How to write a FileTypeDetector for zip archives?

1.6k Views Asked by At

For this package, one of my next steps is to write a series of FileTypeDetector to have the method Files.probeContentType() be smarter than what is is by default (the default provided file type detector relies on "file name extensions" only).

As the javadoc of the aforementioned method mentions, this method relies on instances of FileTypeDetectors be declared in a META-INF/services file.

I have first tested with a simple provider to detect PNG files using the file header:

public final class PngFileTypeDetector
    extends FileTypeDetector
{
    private static final byte[] PNG_HEADER = {
        (byte) 0x89,
        (byte) 0x50, (byte) 0x4E, (byte) 0x47,
        (byte) 0x0D, (byte) 0x0A,
        (byte) 0x1A,
        (byte) 0x0A
    };

    private static final int PNG_HEADER_SIZE = PNG_HEADER.length;

    @Override
    public String probeContentType(final Path path)
        throws IOException
    {
        final byte[] buf = new byte[PNG_HEADER_SIZE];

        try (
            final InputStream in = Files.newInputStream(path);
        ) {
            if (in.read(buf) != PNG_HEADER_SIZE)
                return null;
        }

        return Arrays.equals(buf, PNG_HEADER) ? "image/png" : null;
    }
}

It works. Now, after a quick glance at the API, I thought this would be a good way to detect whether a file was a zip:

public final class ZipFileTypeDetector
    extends FileTypeDetector
{
    @Override
    public String probeContentType(final Path path)
        throws IOException
    {
        // Rely on what the JDK has to offer...
        try (
            final InputStream in = Files.newInputStream(path);
            final ZipInputStream z = new ZipInputStream(in);
        ) {
            z.getNextEntry();
            return "application/zip";
        } catch (ZipException ignored) {
            return null;
        }
    }
}

The content of META-INF/services/java.nio.file.spi.FileTypeDetector was this:

com.github.fge.filesystem.ftd.PngFileTypeDetector
com.github.fge.filesystem.ftd.ZipFileTypeDetector

With the current tests, it worked; for the zip I created an empty zip file, for the PNG test I used this image.

Full test:

public final class FileTypeDetectorTest
{
    private FileSystem fs;
    private Path path;

    @BeforeMethod
    public void initfs()
        throws IOException
    {
        fs = MemoryFileSystemBuilder.newLinux().build("testfs");
        path = fs.getPath("/foo");
    }

    @DataProvider
    public Iterator<Object[]> samples()
    {
        final List<Object[]> list = new ArrayList<>();

        String resourcePath;
        String mimeType;

        resourcePath = "/ftd/sample.png";
        mimeType = "image/png";
        list.add(new Object[] { resourcePath, mimeType });

        resourcePath = "/ftd/sample.zip";
        mimeType = "application/zip";
        list.add(new Object[] { resourcePath, mimeType });

        return list.iterator();
    }

    @Test(dataProvider = "samples")
    public void fileTypeDetectionTest(final String resourcePath,
        final String mimeType)
        throws IOException
    {
        @SuppressWarnings("IOResourceOpenedButNotSafelyClosed")
        final InputStream in
            = FileTypeDetectorTest.class.getResourceAsStream(resourcePath);

        if (in == null)
            throw new IOException(resourcePath + " not found in classpath");

        try (
            final InputStream inref = in;
        ) {
            Files.copy(inref, path);
        }

        assertThat(Files.probeContentType(path)).isEqualTo(mimeType);
    }

    @AfterMethod
    public void closefs()
        throws IOException
    {
        fs.close();
    }
}

However...

If I invert the list of implementations in the services file, that is the file now is:

com.github.fge.filesystem.ftd.ZipFileTypeDetector
com.github.fge.filesystem.ftd.PngFileTypeDetector

then the PNG file is detected as being a zip file!
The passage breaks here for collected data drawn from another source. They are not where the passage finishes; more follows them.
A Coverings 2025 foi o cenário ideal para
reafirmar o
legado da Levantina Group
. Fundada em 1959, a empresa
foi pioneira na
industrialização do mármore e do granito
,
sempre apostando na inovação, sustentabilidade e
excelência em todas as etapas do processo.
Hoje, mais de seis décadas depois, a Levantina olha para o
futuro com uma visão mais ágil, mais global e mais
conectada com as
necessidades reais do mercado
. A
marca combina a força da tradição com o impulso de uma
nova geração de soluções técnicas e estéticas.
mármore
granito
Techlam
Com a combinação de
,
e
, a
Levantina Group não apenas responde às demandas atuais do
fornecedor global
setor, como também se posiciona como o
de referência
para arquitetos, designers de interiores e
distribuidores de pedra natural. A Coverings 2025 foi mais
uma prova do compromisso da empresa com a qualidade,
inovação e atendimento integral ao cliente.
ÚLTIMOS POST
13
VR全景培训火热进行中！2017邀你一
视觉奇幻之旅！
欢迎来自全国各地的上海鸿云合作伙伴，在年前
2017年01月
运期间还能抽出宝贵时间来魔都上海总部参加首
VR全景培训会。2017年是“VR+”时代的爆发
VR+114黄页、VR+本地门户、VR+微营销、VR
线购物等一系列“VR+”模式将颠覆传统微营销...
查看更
After some debugging I noticed that:

  • opening the PNG as a ZipInputStream did not fail...
  • ... and .getNextEntry() returned null!
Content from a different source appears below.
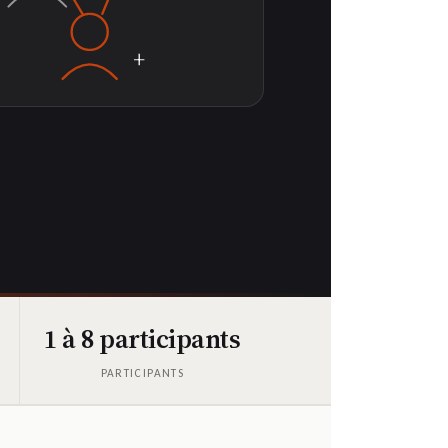
+
1 à 8 participants
PARTICIPANTS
I'd have expected at least .getNextEntry() to throw ZipException.

Why didn't it? How can I detect reliably whether a file is a zip?

Further note: this is for Paths; therefore anything File is unusable.

1

There are 1 best solutions below

1
On

Why didn't it?

Well, the JavaDoc for getNextEntry() says that a ZipException or IOException occurs,

if a ZIP file error has occurred

if an I/O error has occurred

respectively.

Based on that wonderfully helpful information (cough), we can't make any assumptions that it will throw an exception if it encounters an invalid entry.

How can I detect reliably whether a file is a zip?

The ZIP file format specification, which was originally PKZip, can be found here. While its all a good read :), take a look at section 4; 4.3.16 in particular. It specifies the "End of central directory record", which all ZIP files have (even empty ones).